» **YOUR GOAL**: Nothing in the entries may differ when you return them.

» **GIVEN RECORDS**:
==*==

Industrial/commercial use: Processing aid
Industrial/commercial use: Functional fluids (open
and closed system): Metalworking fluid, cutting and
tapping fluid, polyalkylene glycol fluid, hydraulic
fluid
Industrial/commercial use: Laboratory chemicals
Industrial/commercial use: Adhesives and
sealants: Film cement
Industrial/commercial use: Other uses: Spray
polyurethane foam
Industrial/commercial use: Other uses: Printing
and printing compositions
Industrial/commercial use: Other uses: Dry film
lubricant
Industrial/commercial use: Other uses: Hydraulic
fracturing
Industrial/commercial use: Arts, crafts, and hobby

==*==

» **TASK ANSWER**:
Industrial/commercial use: Processing aid
Industrial/commercial use: Functional fluids (open
and closed system): Metalworking fluid, cutting and
tapping fluid, polyalkylene glycol fluid, hydraulic
fluid
Industrial/commercial use: Laboratory chemicals
Industrial/commercial use: Adhesives and
sealants: Film cement
Industrial/commercial use: Other uses: Spray
polyurethane foam
Industrial/commercial use: Other uses: Printing
and printing compositions
Industrial/commercial use: Other uses: Dry film
lubricant
Industrial/commercial use: Other uses: Hydraulic
fracturing
Industrial/commercial use: Arts, crafts, and hobby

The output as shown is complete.